> _Exercise goal_: Count the lines in the records below that contain the string "Unbekannte". Reply with the number alone.

> _Input records_:
BEGIN

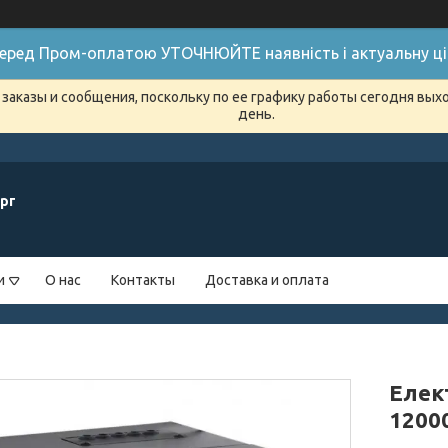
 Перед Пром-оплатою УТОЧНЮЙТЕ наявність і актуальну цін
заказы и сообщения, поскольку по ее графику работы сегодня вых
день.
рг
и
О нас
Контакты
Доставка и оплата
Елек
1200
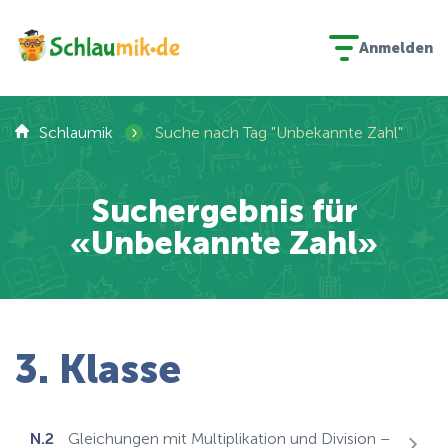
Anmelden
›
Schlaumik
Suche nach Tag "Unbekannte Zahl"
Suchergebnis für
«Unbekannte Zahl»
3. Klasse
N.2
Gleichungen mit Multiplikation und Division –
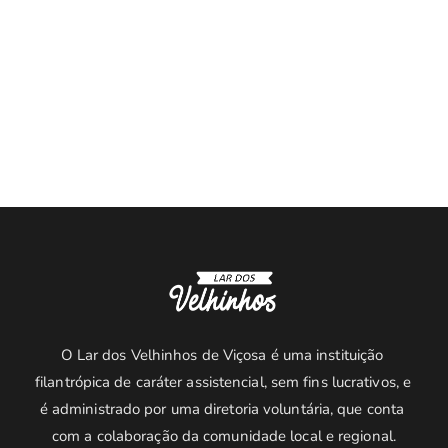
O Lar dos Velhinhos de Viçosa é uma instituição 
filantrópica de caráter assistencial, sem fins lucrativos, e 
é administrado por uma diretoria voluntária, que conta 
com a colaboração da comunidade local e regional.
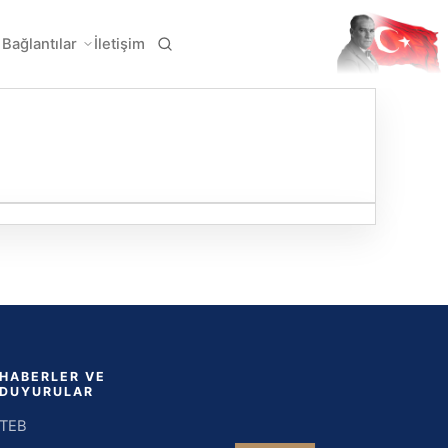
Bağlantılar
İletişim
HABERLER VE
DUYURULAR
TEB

END

> _Answer for this exercise_: 2